Она хотела ответить: «Вашу милость забыть невозможно», и это, разумеется, было чистейшей правдой, но на Мадленку, бог весть отчего, напала ужасная икота. Под беспощадным взглядом этих глаз, сделавшихся почти изумрудными, Мадленка чувствовала себя невыносимо беззащитной. Разом вспомнились ей и ее неуместно запанибратское, в общем-то, обращение с раненым, и обещание Боэмунда, который никогда не бросал слов на ветер, что она еще раскается в помощи ему. Мадленка убеждала себя в том, что она не сделала крестоносцу ничего плохого, но он, похоже, так не думал. Надо было во что бы то ни стало оправдаться, сказать что-то в свою защиту, причем немедленно.
— Ик, — выдавила из себя Мадленка. — Ик, ик, ик!
— Что с ним делать, ваша милость? — осведомился кнехт Рупрехт.
— Повесить, — коротко сказал Боэмунд. Нет слов, синеглазый оказался закоренелым негодяем, то есть именно тем, кем он, судя по рассказам, и должен был быть. Мадленка в ужасе затрясла головой, желая доказать, что ее нельзя вешать, потому что она, во-первых, все-таки помогла крестоносцу, а во-вторых, без нее бы его друг и товарищ по оружию наверняка сидел бы в темнице до второго пришествия; но Боэмунд не обратил на ее отчаянные жесты никакого внимания.

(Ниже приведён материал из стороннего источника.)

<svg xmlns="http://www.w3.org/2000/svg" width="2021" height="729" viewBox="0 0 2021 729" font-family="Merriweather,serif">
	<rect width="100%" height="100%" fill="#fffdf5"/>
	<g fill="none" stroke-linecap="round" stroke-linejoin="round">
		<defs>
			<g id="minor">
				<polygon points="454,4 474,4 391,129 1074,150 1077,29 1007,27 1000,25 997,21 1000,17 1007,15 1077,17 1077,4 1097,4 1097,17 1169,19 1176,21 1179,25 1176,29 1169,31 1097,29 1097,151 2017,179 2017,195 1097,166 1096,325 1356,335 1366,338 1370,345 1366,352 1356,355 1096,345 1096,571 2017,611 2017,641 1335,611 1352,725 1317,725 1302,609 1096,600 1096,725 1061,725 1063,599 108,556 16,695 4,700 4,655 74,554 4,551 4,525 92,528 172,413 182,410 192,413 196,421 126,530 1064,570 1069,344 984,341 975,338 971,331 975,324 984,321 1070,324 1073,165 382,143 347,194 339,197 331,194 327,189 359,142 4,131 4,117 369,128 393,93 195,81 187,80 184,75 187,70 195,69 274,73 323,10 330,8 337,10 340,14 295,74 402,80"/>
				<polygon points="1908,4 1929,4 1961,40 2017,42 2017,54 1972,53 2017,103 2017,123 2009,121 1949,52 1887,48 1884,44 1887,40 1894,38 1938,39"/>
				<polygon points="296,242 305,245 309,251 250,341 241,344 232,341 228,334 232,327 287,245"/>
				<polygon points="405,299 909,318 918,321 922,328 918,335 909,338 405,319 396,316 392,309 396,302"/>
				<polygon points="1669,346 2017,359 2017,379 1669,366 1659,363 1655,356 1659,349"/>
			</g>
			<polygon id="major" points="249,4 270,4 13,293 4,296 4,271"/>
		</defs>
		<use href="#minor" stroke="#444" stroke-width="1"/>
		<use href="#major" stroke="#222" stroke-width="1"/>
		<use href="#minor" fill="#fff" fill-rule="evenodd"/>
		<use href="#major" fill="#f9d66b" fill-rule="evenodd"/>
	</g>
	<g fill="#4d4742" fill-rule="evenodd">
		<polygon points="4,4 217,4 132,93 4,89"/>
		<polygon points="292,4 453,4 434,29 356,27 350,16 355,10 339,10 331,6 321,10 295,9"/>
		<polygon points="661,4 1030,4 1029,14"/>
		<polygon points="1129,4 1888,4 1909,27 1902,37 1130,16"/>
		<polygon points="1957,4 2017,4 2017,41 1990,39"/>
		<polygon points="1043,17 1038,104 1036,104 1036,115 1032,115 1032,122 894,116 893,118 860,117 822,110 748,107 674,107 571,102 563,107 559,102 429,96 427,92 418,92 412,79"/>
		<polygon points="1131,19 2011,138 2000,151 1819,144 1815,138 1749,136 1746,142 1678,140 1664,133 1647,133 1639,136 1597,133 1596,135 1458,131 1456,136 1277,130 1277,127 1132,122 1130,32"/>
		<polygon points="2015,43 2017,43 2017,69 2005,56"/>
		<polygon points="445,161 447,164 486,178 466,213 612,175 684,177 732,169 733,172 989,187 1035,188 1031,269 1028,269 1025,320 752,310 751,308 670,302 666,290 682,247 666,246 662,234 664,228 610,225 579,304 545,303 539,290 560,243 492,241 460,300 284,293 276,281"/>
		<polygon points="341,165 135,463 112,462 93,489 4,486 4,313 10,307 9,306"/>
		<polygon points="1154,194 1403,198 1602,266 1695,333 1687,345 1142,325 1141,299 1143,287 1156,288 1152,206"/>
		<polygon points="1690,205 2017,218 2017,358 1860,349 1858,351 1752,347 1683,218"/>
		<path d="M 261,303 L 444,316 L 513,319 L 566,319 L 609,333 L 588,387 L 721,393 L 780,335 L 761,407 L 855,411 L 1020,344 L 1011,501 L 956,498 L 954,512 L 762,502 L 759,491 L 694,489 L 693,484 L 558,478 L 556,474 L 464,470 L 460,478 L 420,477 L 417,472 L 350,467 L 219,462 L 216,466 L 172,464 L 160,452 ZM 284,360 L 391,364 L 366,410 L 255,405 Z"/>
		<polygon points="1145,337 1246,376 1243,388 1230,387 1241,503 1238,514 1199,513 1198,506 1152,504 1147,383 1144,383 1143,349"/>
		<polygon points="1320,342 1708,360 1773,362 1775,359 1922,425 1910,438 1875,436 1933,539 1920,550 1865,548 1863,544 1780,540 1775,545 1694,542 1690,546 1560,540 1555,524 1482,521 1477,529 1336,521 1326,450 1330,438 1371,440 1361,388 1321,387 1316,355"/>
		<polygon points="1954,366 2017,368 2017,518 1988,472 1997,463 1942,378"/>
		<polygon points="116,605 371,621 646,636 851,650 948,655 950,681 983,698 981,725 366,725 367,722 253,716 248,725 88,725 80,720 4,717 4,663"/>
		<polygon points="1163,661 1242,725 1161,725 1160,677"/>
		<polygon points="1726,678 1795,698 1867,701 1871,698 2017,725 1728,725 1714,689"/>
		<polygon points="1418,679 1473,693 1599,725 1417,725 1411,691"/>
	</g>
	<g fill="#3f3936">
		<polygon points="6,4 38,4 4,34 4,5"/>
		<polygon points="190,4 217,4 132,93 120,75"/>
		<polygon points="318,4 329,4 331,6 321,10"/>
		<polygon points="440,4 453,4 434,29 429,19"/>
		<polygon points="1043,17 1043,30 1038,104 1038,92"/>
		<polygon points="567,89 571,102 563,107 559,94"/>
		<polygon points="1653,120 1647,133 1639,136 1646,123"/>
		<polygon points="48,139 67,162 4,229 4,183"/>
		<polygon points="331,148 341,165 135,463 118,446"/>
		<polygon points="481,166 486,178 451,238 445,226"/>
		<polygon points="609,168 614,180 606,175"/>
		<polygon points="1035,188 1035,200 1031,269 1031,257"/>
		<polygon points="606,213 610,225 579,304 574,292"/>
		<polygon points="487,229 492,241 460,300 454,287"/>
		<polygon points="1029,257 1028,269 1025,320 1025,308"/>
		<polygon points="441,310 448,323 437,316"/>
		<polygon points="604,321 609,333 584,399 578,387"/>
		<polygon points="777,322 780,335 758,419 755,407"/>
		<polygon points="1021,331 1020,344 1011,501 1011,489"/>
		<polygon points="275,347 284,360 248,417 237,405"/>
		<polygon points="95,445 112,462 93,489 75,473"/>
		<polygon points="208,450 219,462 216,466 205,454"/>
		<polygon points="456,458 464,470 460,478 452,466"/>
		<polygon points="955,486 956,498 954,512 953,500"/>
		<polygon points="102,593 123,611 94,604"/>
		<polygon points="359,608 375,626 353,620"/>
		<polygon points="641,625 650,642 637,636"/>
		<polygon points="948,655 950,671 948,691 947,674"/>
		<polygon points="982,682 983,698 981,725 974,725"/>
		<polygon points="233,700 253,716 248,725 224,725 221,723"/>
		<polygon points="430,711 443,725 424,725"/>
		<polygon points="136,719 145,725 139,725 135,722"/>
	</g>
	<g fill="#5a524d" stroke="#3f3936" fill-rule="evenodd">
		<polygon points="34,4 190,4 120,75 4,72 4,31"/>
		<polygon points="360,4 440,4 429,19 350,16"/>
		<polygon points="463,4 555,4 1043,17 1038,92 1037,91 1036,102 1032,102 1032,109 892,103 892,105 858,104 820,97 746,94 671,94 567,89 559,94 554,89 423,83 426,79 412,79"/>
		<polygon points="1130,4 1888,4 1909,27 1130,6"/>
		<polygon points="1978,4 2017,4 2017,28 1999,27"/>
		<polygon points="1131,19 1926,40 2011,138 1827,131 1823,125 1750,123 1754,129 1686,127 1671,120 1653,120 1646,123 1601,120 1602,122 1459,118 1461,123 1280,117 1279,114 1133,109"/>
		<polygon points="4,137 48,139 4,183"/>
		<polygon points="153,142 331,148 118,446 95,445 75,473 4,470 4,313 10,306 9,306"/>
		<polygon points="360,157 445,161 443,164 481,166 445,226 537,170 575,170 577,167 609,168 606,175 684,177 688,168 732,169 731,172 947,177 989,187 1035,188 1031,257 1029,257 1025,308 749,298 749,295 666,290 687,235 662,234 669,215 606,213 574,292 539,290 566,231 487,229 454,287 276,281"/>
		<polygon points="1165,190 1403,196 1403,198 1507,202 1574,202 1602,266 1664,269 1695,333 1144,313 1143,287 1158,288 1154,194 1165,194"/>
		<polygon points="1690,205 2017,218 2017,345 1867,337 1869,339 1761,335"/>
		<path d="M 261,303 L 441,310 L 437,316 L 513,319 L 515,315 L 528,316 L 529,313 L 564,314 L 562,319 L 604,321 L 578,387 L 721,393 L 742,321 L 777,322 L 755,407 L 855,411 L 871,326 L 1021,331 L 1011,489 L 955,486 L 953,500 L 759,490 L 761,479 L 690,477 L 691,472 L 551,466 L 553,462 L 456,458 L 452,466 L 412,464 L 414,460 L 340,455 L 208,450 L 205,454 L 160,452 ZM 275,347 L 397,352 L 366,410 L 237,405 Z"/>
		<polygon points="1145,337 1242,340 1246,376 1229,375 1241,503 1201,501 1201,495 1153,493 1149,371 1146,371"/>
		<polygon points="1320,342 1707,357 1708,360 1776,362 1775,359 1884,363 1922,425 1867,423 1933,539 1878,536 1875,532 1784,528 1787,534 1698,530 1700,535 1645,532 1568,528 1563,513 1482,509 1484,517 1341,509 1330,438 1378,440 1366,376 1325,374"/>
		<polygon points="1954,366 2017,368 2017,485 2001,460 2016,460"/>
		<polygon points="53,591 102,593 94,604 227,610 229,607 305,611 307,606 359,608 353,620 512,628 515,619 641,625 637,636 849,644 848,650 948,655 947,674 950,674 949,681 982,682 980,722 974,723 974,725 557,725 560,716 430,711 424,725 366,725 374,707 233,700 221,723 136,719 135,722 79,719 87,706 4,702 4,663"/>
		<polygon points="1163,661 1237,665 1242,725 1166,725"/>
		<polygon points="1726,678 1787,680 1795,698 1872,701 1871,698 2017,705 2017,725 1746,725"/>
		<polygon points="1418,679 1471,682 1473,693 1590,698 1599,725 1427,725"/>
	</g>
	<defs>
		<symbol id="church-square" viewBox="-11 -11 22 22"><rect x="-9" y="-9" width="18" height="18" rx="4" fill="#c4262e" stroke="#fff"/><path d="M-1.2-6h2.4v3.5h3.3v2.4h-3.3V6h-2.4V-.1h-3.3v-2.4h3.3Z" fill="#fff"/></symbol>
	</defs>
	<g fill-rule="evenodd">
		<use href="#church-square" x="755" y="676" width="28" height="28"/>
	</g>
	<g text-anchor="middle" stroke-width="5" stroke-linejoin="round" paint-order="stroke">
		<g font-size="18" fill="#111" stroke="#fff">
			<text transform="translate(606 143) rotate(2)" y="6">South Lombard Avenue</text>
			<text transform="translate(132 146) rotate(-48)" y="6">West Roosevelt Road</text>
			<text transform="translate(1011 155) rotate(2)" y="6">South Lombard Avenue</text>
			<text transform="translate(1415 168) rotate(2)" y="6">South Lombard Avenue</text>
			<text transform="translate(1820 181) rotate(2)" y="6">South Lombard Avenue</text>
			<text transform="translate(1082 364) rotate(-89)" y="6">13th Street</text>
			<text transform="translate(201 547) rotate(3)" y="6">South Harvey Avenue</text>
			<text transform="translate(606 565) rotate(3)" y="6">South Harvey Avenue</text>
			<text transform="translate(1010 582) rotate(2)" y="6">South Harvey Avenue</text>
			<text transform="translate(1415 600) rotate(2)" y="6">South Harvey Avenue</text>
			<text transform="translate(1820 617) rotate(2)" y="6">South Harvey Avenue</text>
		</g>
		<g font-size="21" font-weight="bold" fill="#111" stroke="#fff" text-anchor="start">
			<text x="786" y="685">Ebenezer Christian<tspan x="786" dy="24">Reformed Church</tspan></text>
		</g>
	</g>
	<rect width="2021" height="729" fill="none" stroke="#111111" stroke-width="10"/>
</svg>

— А может, просто перерезать ему горло? — предложил Рупрехт, видимо, отличавшийся от природы особой сердобольностью.
— Нет уж, — глумливо сказал Боэмунд, — я дал этому юноше рыцарское слово повесить его, если он мне попадется, и от клятвы своей отступать не намерен… Веревку сюда.
Мадленка только икнула и в страхе вытаращила глаза. Второй оруженосец, повинуясь приказу господина, уже доставал веревку. Она была белая и длиннющая, и при желании — так показалось Мадленке — на ней можно было перевешать весь Краков. Мадленка представила себе, как на конце этой веревки она прямиком отправится в рай, не отомстив за Михала, и закоченела. Она умоляюще скосила глаза на рыцаря (Рупрехт крепко держал ее за волосы, не давая пошевелиться), однако Боэмунд и ухом не вел. Прочие крестоносцы спокойно наблюдали за происходящим. И подумать только, что на расстоянии полета стрелы от нее сидит Вонючка, он же Лягушонок, со своей дурацкой царапиной, и… Второй оруженосец подобрал щепотку земли и сунул ее Мадленке.